Poultry are also among the foods high in protein that are low in fat–in fact, it is often said to be a complete protein source. Skinless, boneless chicken and turkey are lean meats high in protein and low in saturated fat, with a 100-g skinless chicken breast containing 31 grams protein and just 3.6 grams of fat, while a 100-g turkey breast contains 30.1 grams of protein and 0.7 g fat. Duck and goose, while also foods high in protein are far higher in fat.
Beef, pork, or lamb, are also foods high in protein. Beef, for instance, is among the foods high in protein that are considered good for building muscles mass and strengthening the immune system– but you will need to make sure to choose the leanest cuts, as well as moderate portion sizes. As much as possible, avoid processed meats such as hot dogs, bacon, or ham in order to lower risks of cancer and other diseases such as hypertension and diabetes.
Aside from meats, there are other very good foods high in protein that may also be derived from animal sources. Cheeses and other dairy products, for instance, are among the foods high in protein and low in fat– providing, you choose correctly. Low-fat cottage cheese, for instance, made from either 1 per cent or 2 per cent milk fat, is one of the most versatile foods high in protein, providing at least 15 grams of the nutrient per half-cup with only 100 calories and 2 grams of fat per 1/2-cup serving. Regular cottage cheese (made of 4 percent milk fat) is not bad either, containing116 calories and 5 grams of fat per half cup.
Cheddar and parmesan are also good foods high in protein, providing 10 grams per 1-ounce serving for parmesan and 8 grams per 1-ounce serving for cheddar. Easy to incorporate into your diet, these foods high in protein can be grated as a topping or melted and used as cheese sauce on vegetables, a garnish in soups, a sauce for other or pair with fruits for a nutritious snack. Yogurt, another dairy product is also a food high in protein– a 6-ounce serving of nonfat plain strained, Greek-style yogurt contains 18 grams of protein and plenty of calcium besides.
Eggs are also excellent and complete foods high in protein, with a medium-size egg providing 6 grams of protein not to mention 1.3 mg of iron, beneficial amounts of vitamins D and B12, and approximately 250 milligrams of choline.
Plant –Based Foods High In Protein
Beans, nuts, and whole grains, are excellent foods high in protein as well as healthy fiber, vitamins, and minerals. Beans, for instance, are great foods high in protein as well as fiber and B-vitamins. Edamame – the young soybean– makes for a great snack and provides around 20 grams of protein per half-cupful while boiled black beans provide around 15 grams. Soybeans can also be taken in the form of tofu (soybean curd), another versatile food high in protein, and considered one of its best sources.

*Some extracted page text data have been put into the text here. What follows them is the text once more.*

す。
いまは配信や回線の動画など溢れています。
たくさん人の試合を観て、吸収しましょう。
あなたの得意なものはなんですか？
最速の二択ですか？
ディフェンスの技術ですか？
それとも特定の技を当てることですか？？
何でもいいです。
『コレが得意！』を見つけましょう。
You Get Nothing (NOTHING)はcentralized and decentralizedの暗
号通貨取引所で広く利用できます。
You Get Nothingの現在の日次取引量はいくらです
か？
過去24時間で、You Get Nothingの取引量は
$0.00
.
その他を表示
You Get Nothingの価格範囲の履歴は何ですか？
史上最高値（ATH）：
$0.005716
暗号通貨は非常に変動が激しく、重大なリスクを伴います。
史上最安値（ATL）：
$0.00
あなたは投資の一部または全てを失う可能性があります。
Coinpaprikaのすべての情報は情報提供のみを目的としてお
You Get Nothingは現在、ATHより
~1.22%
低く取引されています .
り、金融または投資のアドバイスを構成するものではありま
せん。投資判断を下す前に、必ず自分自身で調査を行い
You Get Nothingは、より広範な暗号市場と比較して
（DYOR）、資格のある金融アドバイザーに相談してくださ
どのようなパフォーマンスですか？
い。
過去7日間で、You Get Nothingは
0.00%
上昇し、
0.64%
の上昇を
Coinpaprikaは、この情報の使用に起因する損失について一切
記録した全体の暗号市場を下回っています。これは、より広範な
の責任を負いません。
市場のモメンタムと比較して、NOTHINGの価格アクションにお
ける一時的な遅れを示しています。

Similar to beans, lentils are foods high in protein that are also members of the legume family. Extremely high in fiber and protein, one cup contains 1 g of fat, 16 g of fiber and 18 g of protein.
Grains such as quinoa, wheat, and oats are also great vegetarian foods high in protein. One cup of cooked quinoa contains 4 grams of fat, 5 grams of fiber and 8 grams of protein, while other grains, whether cooked by themselves or made into whole-grain breads, can be excellent foods high in protein and fiber. Oatmeal, requires special mention as it not just contains protein but also contains both soluble and insoluble fiber. Soluble fiber helps lower cholesterol while insoluble fiber aids in digestion. One cup of cooked oatmeal contains 4 grams of fat, 4 grams of fiber and 6 g of protein. Although not as high in protein as other foods high in protein, 6 is still good.
While nuts may be higher in fat compared to other plant-based foods high in protein, these are often the heart-healthy kind– with omega 3 fatty acids. A 1-ounce serving of nuts offers anywhere from 4 to 7 grams of protein.